EXERCISE — No pictures belong in the answer. Repeat all the entries exactly.

INPUT RECORDS —

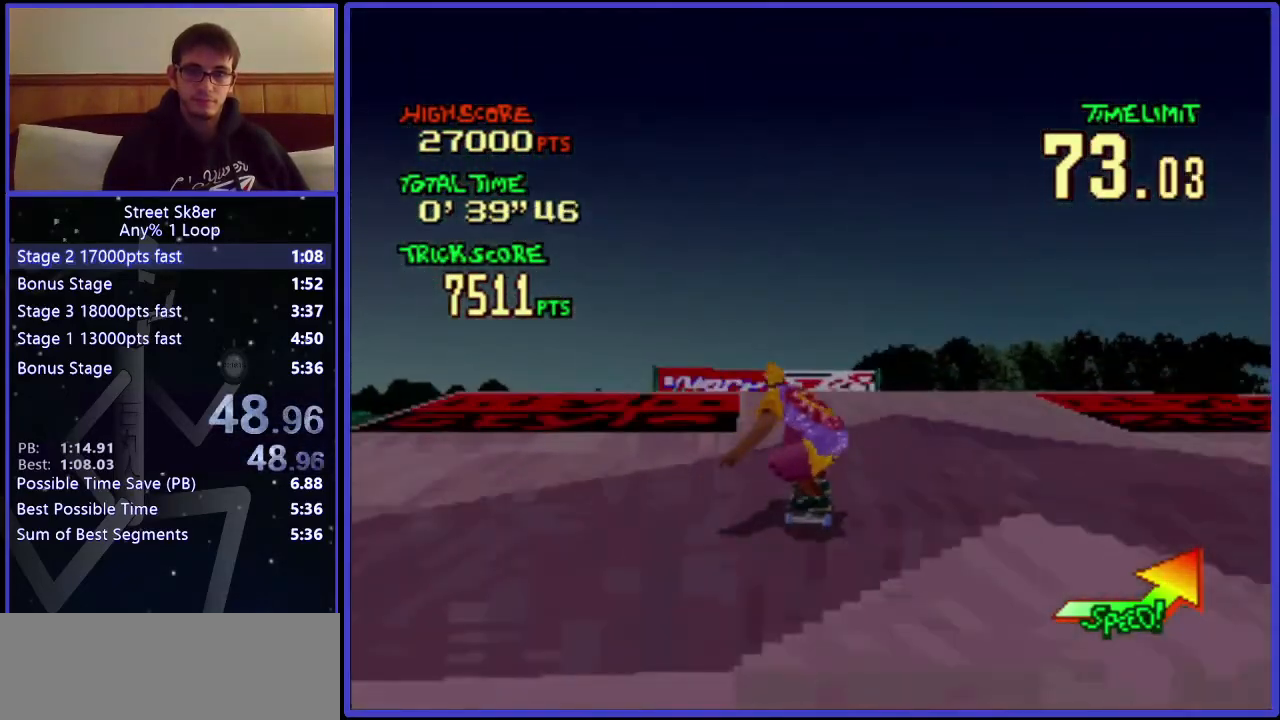
{"keys": ["w"], "events": [[134, "x", "up"]]}
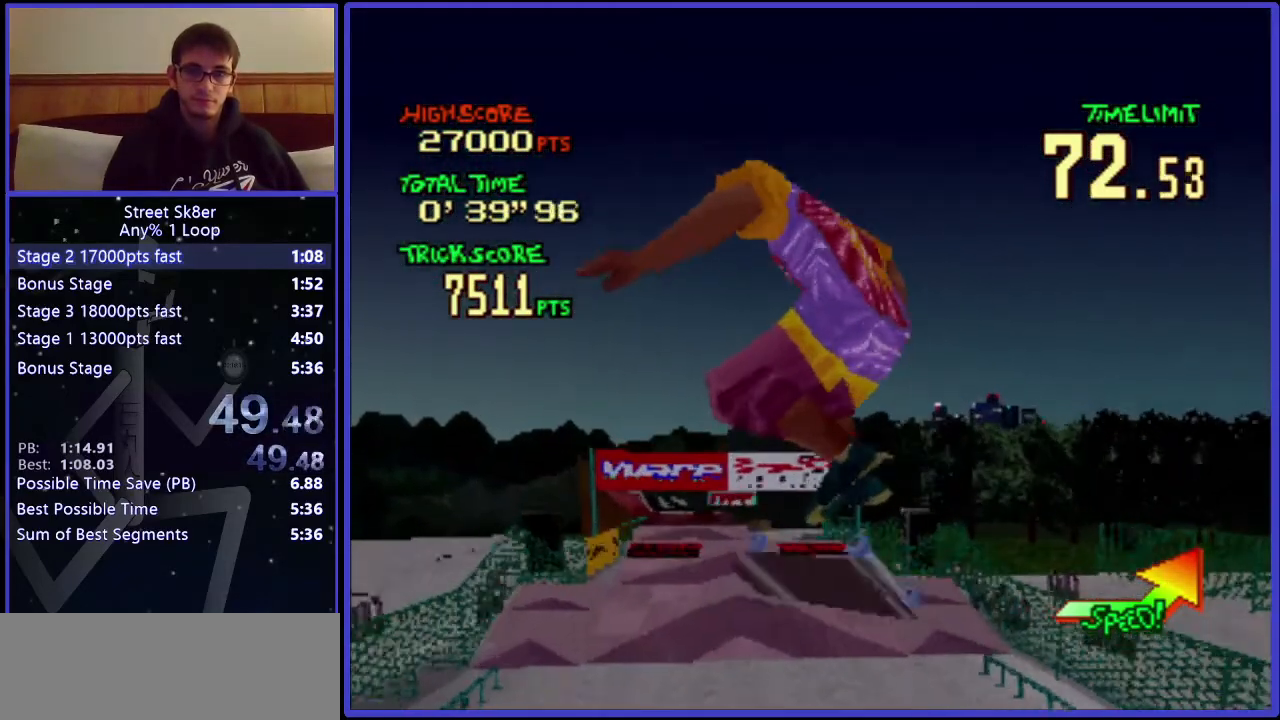
{"keys": ["w"], "events": []}
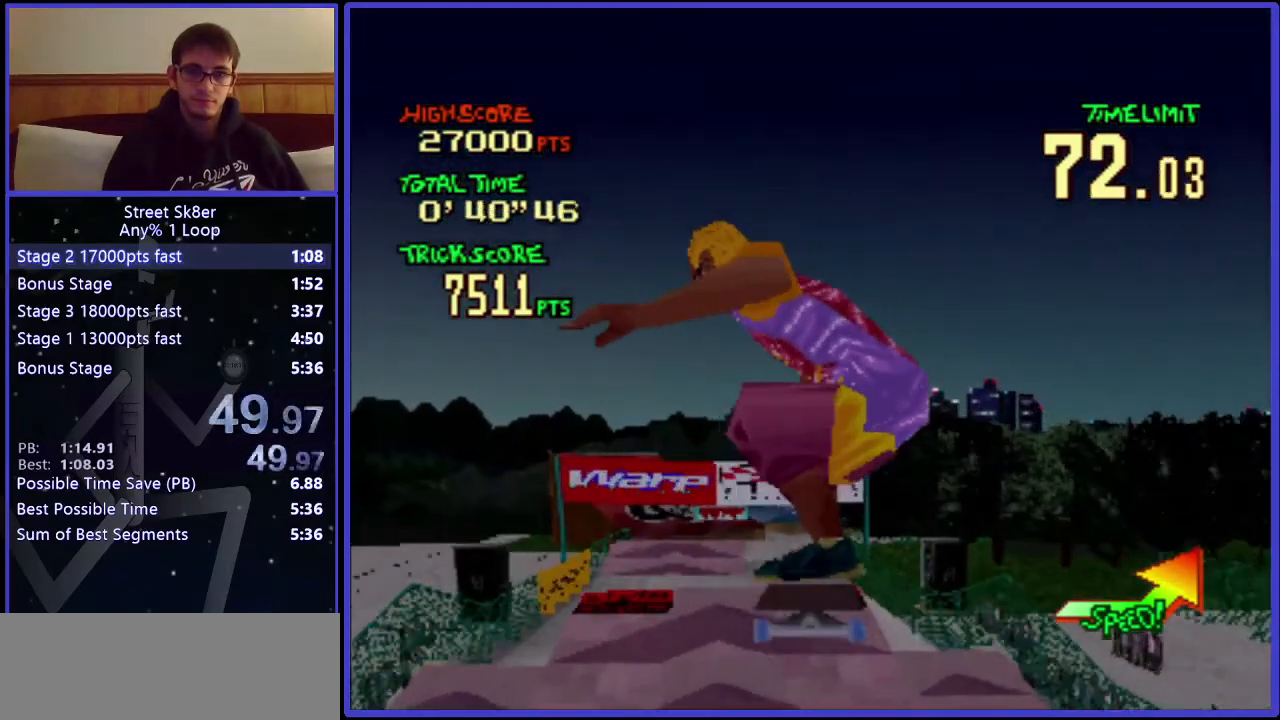
{"keys": ["w"], "events": []}
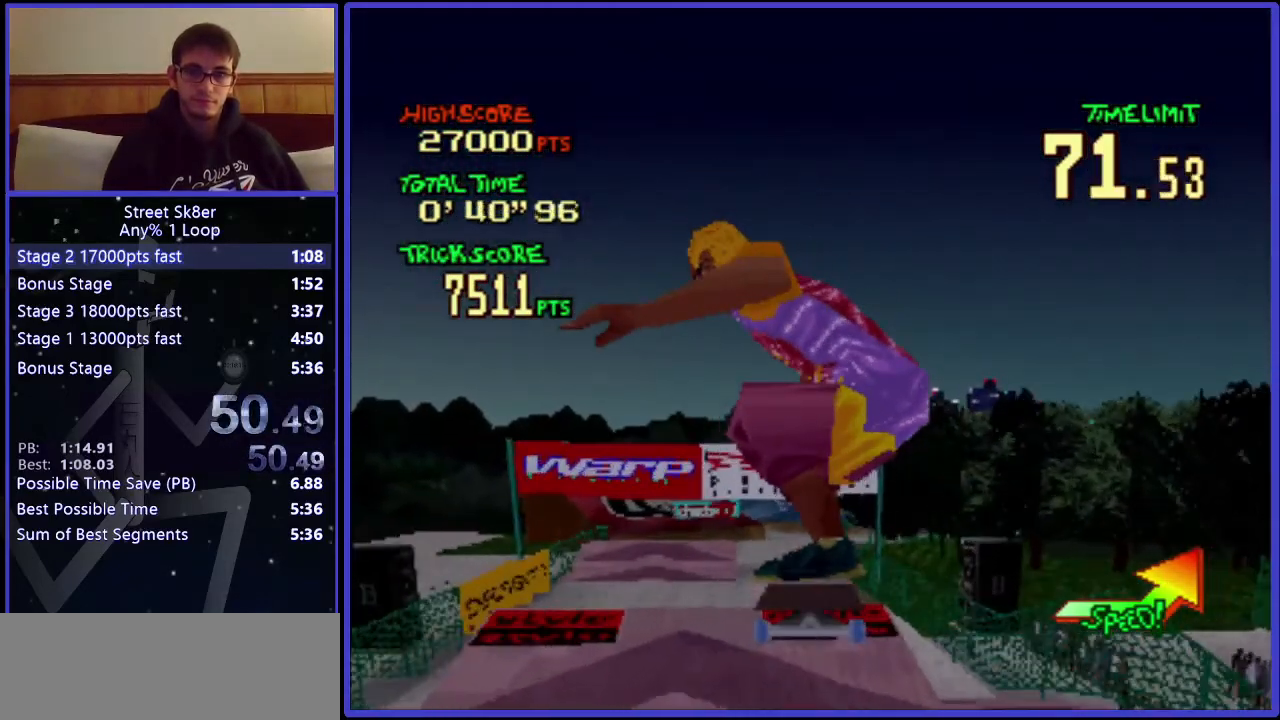
{"keys": ["w"], "events": []}
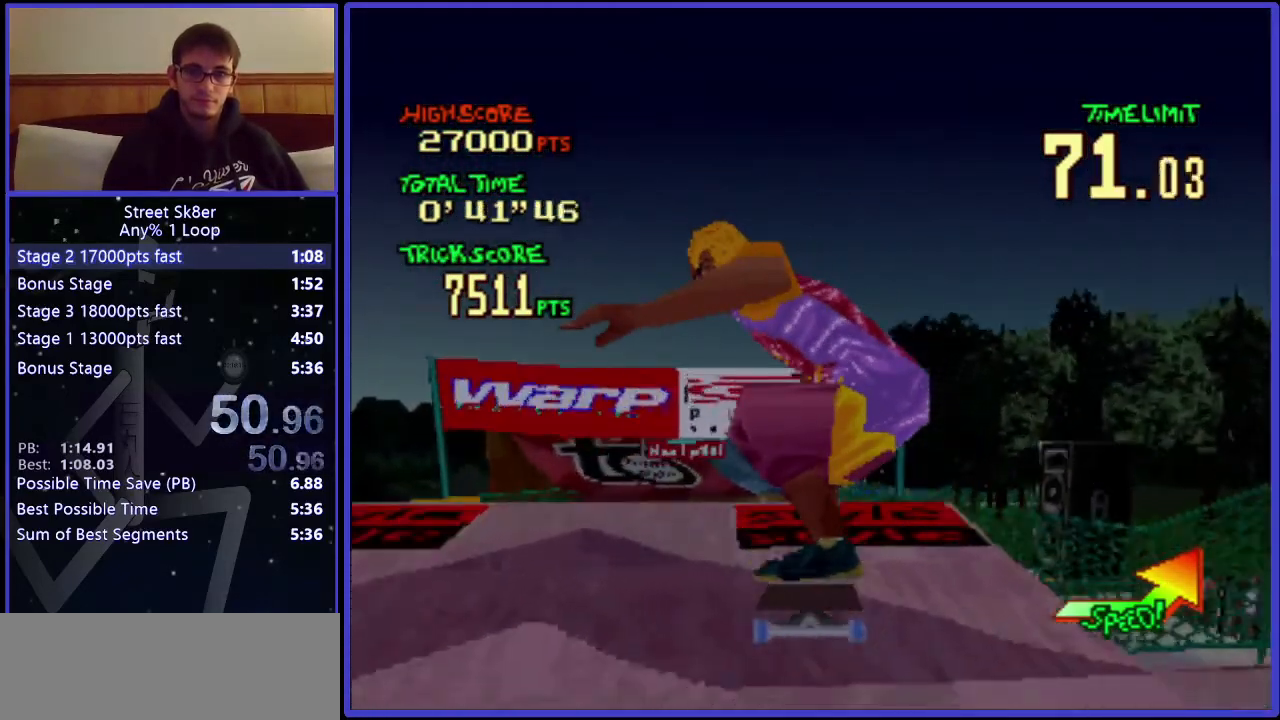
{"keys": ["w"], "events": []}
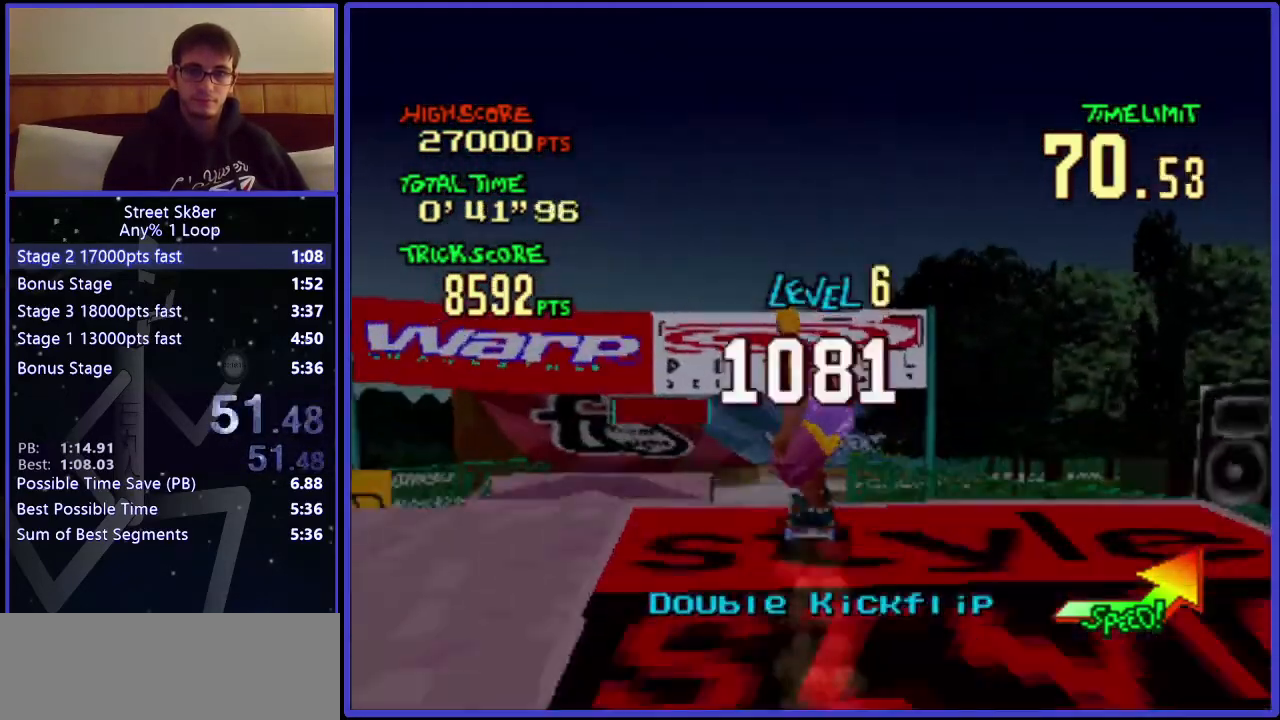
{"keys": ["w"], "events": []}
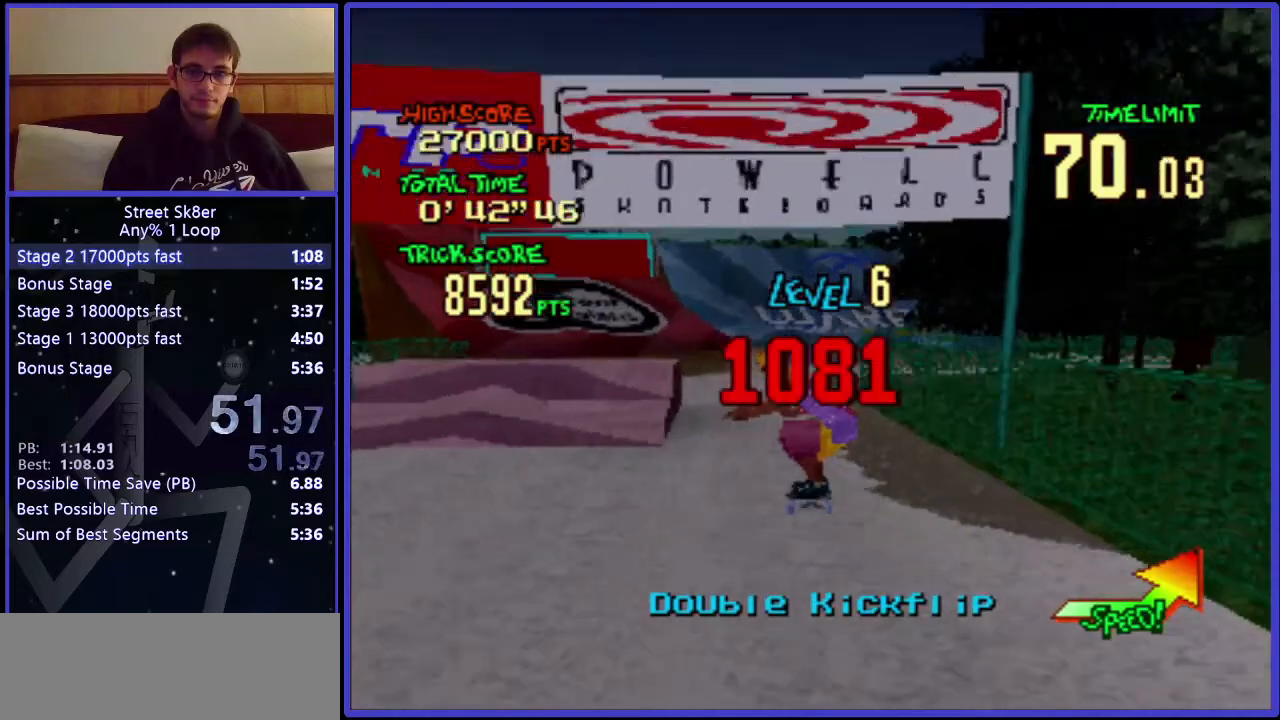
{"keys": ["w"], "events": []}
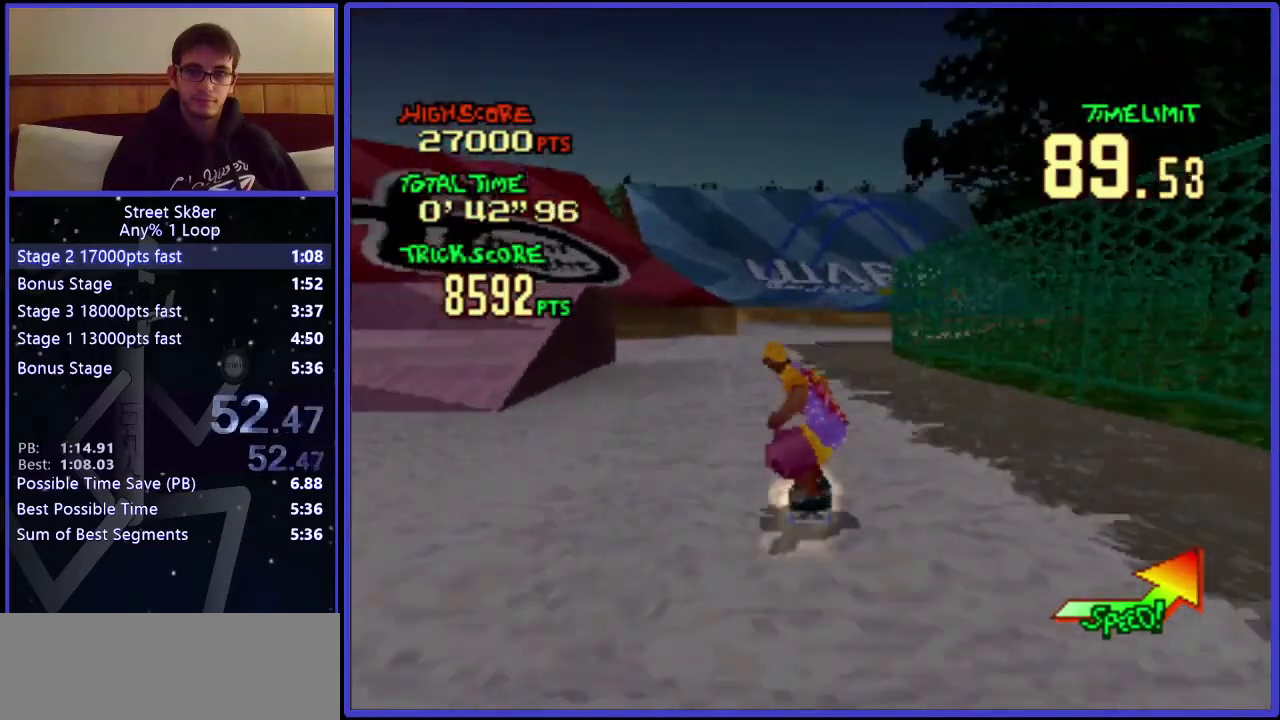
{"keys": ["w"], "events": [[66, "right", "down"], [350, "right", "up"]]}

EXERCISE OUTPUT —
{"keys": ["w"], "events": [[134, "x", "up"]]}
{"keys": ["w"], "events": []}
{"keys": ["w"], "events": []}
{"keys": ["w"], "events": []}
{"keys": ["w"], "events": []}
{"keys": ["w"], "events": []}
{"keys": ["w"], "events": []}
{"keys": ["w"], "events": [[66, "right", "down"], [350, "right", "up"]]}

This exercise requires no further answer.